Through detailed research into both patient and programme the architecture of the Palliative Sanatorium transgresses the typical typological relationship between patient and medical processes, arriving at a non-institutional typology with a primary concern for quality of patient experience. To control the duality, between the medical and experiential, the building took form in layers. Shifting the medical to a subservient role, the patient realm takes precedence. Within this patient realm a healing experiential journey is conceived, where the rhythmic compartmentalisation of palliative complementary therapies converge with the healing potential of atmospheric space. This experiential journey does not however become a linear stagistic diagram of spaces, but takes on an organic arrangement, responding to contextual qualities.

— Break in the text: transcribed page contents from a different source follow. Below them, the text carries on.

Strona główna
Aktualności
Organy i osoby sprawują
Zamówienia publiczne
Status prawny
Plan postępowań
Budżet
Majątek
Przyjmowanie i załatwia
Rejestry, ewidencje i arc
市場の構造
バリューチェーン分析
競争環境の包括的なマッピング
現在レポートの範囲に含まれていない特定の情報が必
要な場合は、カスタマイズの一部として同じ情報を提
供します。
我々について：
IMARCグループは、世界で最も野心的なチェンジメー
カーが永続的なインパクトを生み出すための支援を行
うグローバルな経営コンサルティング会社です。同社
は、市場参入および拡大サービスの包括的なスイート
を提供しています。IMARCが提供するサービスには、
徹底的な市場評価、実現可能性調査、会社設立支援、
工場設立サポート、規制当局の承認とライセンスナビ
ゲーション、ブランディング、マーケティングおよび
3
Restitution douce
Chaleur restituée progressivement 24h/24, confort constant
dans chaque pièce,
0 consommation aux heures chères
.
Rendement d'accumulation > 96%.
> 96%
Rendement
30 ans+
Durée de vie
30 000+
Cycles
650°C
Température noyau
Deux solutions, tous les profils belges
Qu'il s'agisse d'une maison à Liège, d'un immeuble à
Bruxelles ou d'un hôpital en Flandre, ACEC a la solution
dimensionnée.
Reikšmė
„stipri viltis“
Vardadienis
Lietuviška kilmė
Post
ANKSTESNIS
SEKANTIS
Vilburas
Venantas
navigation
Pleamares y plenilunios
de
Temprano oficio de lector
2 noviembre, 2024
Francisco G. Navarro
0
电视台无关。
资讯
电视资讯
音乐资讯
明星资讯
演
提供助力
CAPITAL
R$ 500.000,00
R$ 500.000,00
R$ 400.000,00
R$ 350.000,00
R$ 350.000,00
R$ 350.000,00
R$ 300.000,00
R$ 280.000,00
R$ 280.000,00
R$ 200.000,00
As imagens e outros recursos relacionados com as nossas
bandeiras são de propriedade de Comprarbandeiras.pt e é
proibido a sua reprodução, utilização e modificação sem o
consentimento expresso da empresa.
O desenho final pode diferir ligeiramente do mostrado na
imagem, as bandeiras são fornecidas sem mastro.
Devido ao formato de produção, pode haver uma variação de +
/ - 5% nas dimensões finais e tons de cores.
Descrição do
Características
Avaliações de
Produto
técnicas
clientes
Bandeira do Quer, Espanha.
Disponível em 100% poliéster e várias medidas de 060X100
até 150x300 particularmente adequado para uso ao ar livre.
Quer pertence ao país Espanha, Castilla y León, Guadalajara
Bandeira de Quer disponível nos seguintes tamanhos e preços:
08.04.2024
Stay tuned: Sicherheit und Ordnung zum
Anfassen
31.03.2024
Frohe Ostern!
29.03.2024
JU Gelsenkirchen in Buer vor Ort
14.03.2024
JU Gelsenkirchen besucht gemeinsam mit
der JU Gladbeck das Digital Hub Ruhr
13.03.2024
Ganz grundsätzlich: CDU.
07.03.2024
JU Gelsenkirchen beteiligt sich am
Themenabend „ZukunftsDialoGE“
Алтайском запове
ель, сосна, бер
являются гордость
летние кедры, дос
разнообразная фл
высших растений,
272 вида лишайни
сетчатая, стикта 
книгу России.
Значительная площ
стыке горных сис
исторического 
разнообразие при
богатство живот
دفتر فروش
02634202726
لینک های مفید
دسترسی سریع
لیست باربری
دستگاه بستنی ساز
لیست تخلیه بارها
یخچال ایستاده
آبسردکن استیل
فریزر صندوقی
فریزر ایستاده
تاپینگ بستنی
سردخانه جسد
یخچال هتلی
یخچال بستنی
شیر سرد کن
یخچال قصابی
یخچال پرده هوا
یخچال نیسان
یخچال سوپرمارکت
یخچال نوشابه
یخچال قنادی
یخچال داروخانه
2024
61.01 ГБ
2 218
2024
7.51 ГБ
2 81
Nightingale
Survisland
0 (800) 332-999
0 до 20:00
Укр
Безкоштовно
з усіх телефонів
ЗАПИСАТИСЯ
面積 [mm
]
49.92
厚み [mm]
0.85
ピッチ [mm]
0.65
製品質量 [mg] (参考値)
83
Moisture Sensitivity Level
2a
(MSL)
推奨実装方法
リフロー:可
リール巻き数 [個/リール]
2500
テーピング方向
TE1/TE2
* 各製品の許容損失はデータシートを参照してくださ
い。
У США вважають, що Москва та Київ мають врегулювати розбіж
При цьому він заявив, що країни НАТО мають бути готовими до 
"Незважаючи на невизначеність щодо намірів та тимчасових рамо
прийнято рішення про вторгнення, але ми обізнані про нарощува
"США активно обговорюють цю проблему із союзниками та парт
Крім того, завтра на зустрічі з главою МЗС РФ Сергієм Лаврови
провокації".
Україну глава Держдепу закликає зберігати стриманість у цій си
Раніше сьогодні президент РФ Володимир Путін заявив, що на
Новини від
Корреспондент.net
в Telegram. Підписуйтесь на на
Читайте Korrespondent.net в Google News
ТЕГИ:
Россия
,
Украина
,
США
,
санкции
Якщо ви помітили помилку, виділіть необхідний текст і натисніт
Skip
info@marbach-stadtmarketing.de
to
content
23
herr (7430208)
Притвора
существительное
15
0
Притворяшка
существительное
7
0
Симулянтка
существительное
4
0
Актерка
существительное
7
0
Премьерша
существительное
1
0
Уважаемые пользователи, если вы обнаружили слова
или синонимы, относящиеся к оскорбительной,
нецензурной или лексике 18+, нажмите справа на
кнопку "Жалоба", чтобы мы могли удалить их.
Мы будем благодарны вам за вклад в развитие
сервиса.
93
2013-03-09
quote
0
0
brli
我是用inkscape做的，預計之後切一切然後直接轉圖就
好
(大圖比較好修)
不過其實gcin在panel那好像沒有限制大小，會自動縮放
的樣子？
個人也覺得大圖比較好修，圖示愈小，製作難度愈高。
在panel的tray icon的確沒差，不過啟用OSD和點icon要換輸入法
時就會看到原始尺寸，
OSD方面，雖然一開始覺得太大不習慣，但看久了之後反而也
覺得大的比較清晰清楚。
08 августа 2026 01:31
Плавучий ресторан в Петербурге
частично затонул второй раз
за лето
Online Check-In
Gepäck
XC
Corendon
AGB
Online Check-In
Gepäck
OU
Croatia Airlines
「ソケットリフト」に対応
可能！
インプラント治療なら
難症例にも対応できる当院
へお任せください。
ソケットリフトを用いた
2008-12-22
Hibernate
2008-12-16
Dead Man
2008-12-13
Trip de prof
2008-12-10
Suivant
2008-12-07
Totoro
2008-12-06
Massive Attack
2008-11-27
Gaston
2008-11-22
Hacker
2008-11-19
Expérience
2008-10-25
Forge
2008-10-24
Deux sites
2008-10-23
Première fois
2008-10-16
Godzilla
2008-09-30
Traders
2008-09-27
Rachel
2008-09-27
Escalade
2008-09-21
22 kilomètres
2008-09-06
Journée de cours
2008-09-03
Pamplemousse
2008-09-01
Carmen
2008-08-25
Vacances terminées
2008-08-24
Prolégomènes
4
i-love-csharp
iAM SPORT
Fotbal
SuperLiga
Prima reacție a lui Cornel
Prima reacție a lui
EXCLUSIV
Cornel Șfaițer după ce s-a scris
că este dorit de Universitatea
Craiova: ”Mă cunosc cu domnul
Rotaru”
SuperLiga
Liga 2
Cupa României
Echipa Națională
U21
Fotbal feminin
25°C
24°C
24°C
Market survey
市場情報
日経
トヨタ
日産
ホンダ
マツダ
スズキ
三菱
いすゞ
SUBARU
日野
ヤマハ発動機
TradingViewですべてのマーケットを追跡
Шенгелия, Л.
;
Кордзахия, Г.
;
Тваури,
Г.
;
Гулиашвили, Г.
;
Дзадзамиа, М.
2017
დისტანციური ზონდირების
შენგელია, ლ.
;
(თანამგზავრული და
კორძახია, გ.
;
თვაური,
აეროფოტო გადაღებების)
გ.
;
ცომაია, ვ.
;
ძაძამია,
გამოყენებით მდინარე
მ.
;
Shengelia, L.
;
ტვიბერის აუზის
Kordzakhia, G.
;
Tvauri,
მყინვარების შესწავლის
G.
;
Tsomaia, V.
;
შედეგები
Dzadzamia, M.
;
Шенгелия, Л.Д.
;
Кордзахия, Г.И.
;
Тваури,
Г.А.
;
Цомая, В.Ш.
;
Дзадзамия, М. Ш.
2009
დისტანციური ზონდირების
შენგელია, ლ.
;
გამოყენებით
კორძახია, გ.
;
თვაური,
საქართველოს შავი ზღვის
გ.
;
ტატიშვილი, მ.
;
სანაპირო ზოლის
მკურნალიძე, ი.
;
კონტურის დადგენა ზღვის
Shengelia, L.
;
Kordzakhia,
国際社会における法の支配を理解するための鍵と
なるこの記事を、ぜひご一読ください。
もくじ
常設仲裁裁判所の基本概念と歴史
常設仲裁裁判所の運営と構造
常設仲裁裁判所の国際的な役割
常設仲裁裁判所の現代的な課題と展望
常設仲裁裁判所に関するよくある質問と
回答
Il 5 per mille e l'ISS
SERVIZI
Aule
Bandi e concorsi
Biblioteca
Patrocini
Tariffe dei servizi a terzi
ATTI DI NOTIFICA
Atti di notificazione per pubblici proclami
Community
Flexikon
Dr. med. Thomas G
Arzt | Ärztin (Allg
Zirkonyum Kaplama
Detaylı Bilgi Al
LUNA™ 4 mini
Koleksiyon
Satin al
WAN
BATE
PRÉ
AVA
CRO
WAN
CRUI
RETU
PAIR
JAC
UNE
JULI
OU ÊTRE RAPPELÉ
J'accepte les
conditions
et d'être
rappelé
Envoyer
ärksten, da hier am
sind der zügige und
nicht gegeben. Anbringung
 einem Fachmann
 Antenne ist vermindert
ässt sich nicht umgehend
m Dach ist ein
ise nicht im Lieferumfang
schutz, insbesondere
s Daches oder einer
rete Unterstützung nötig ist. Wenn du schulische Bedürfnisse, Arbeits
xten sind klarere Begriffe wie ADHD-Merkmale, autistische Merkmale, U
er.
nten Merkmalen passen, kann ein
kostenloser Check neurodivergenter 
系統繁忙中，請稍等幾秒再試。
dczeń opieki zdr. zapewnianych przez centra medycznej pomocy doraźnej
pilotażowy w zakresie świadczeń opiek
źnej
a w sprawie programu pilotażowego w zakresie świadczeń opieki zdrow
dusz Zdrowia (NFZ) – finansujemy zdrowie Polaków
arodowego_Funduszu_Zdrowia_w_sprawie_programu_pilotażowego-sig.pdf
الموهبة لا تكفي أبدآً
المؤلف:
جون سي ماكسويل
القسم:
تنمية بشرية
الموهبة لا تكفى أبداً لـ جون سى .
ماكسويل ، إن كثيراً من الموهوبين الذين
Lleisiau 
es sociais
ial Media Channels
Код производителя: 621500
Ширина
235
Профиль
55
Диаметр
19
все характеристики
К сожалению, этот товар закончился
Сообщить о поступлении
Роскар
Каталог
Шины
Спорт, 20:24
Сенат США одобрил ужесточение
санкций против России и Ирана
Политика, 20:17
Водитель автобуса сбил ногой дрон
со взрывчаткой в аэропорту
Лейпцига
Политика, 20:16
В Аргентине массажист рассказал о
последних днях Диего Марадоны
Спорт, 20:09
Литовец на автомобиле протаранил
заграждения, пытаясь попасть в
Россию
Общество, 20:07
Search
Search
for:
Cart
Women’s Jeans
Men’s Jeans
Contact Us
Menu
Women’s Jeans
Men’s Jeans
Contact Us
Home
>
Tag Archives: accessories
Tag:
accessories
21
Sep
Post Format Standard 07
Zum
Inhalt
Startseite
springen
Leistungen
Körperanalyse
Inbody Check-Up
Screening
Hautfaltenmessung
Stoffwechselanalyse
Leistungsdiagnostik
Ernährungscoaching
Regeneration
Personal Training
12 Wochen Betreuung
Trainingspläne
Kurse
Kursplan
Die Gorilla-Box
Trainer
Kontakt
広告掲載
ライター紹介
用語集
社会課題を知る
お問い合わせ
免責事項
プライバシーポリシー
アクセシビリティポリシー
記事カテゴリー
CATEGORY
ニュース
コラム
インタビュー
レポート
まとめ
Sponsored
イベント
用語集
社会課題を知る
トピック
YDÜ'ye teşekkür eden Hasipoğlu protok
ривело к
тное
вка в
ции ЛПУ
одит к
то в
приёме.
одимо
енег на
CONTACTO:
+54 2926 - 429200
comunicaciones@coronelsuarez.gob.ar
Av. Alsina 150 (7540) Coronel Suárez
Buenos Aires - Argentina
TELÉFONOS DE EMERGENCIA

The complementary therapies, collectively fulfilling a biopsychosocial-spiritual model of healing, are broken down into programmatic experiential criteria. With this, the architectural spaces anthropomorphically materialise in scale and proportion merging with the play of light, materials, textures and olfactory stimulation.

Therefore, the experiential journey towards healing and feeling whole unfolds in a sensitive composition; from warm sumptuous walnut retreat-like spaces the cleansing qualities of aquatherapy invite patients to bathe in a shallow ankle-pool. Encouraged by the depth of ash stonewalls, almost measureable on the palate through the warm pool-vapour, the patient explores. Intrigued by the sensual acoustics of water, the patient moves on where assisted bathing transcends tranquillity. In final spaces, light dances through ochre leaves taking advantage of the immuno-healing potential of Biophilic design. After traversing a shadowed compressive space, body posture and breathing open in an anthropomorphic response to scale, where towering light overwhelms in a non-denominative spiritual phenomena.